Given data
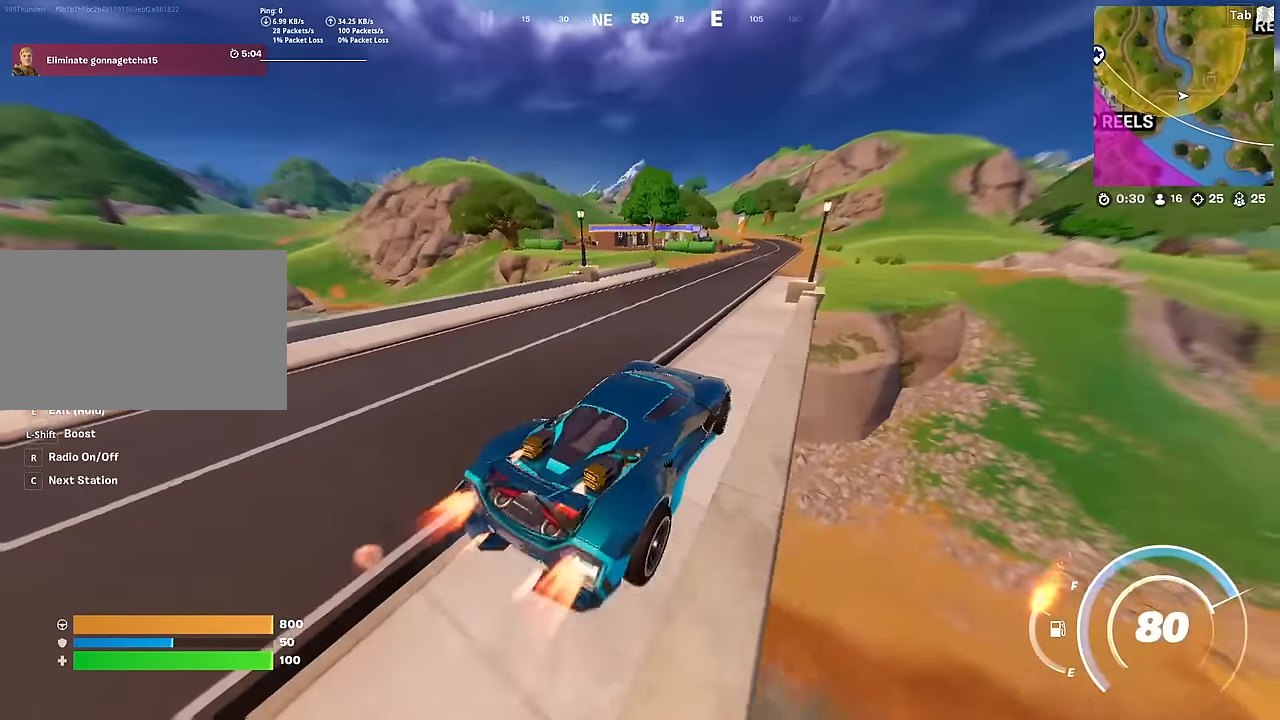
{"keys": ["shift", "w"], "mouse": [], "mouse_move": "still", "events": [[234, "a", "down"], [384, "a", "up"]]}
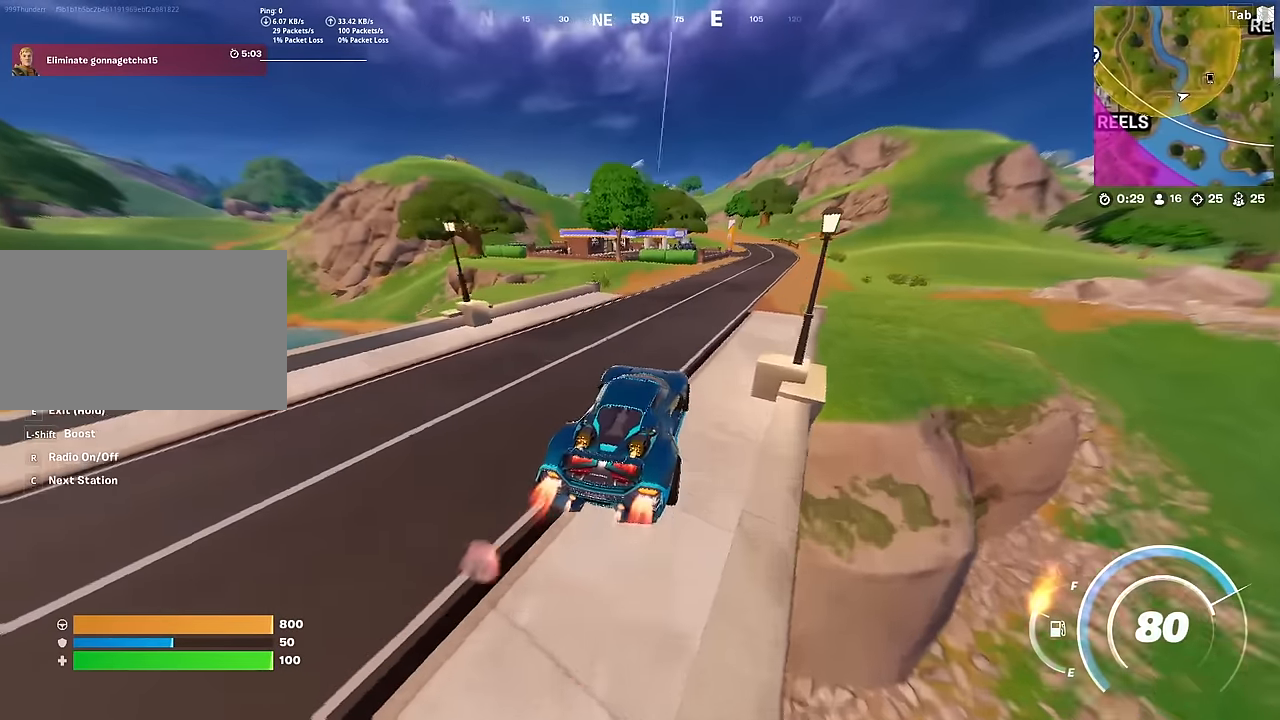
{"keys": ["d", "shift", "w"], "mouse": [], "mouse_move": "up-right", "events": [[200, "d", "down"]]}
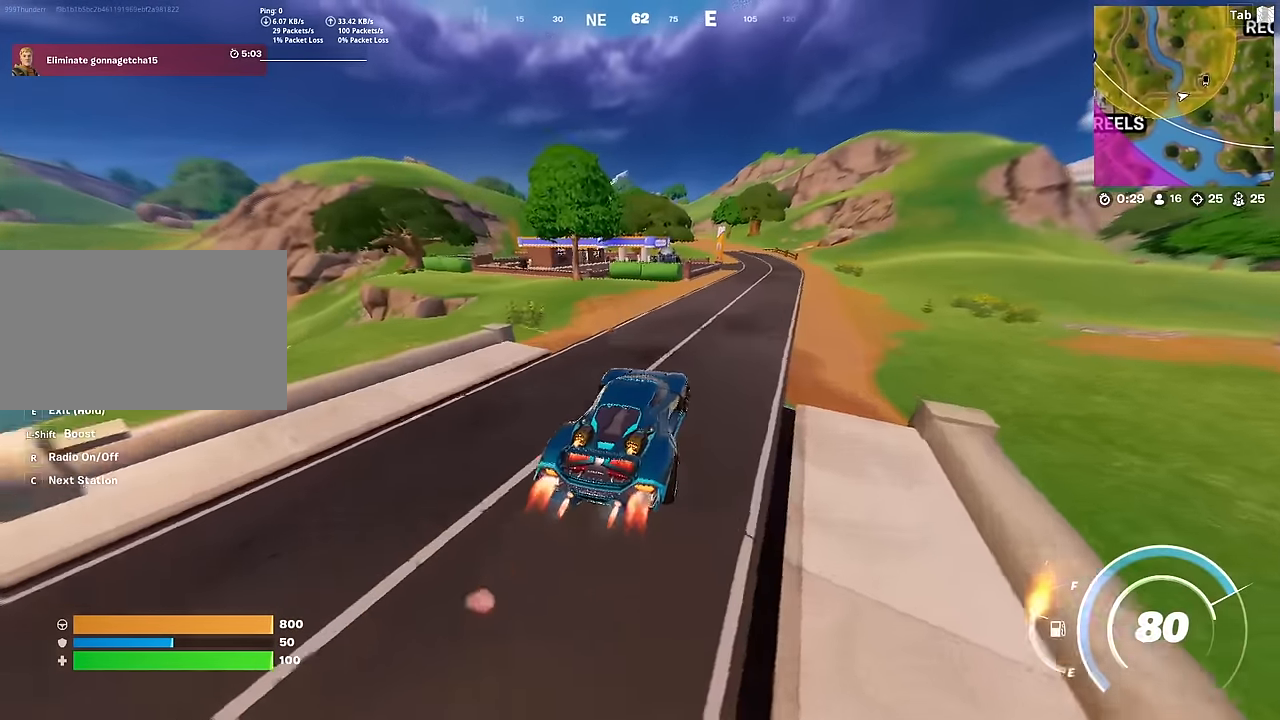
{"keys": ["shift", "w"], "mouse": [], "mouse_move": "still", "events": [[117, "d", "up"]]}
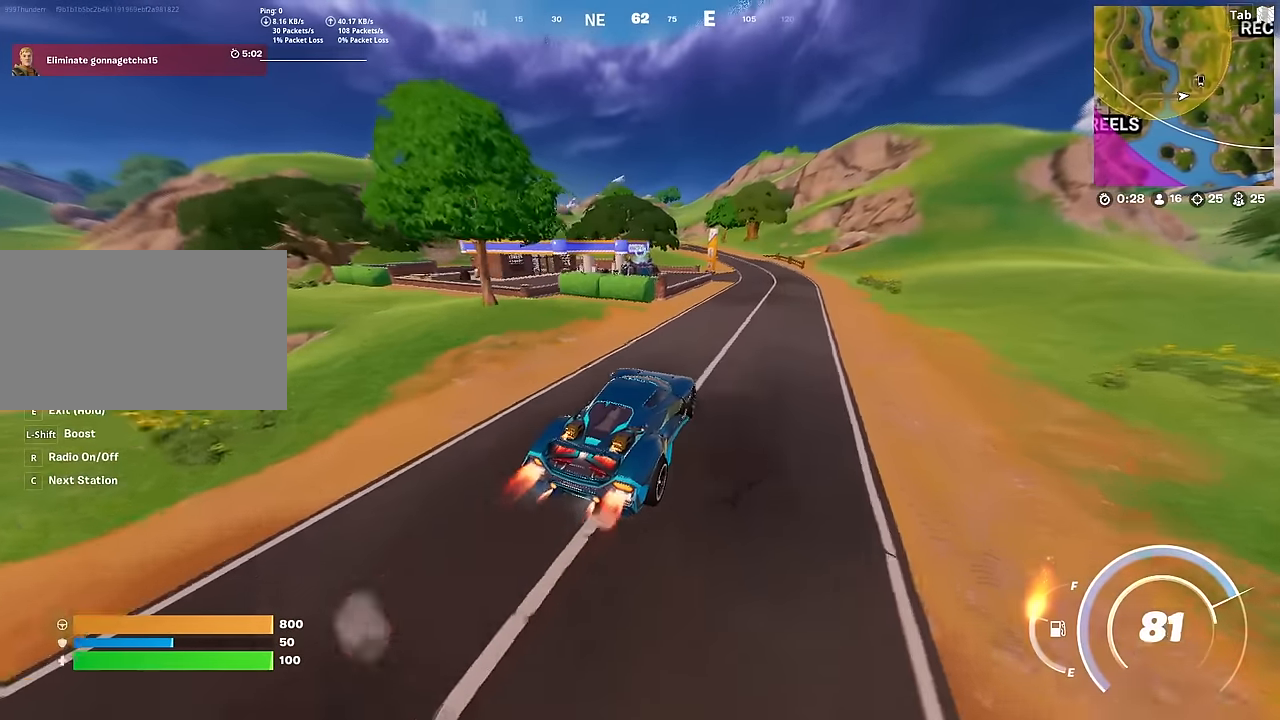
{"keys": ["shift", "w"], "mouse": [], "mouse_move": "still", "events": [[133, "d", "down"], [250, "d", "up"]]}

What you have to do
Filter the listing for the word "still" and copy every line that holds it.

Answer below
{"keys": ["shift", "w"], "mouse": [], "mouse_move": "still", "events": [[234, "a", "down"], [384, "a", "up"]]}
{"keys": ["shift", "w"], "mouse": [], "mouse_move": "still", "events": [[117, "d", "up"]]}
{"keys": ["shift", "w"], "mouse": [], "mouse_move": "still", "events": [[133, "d", "down"], [250, "d", "up"]]}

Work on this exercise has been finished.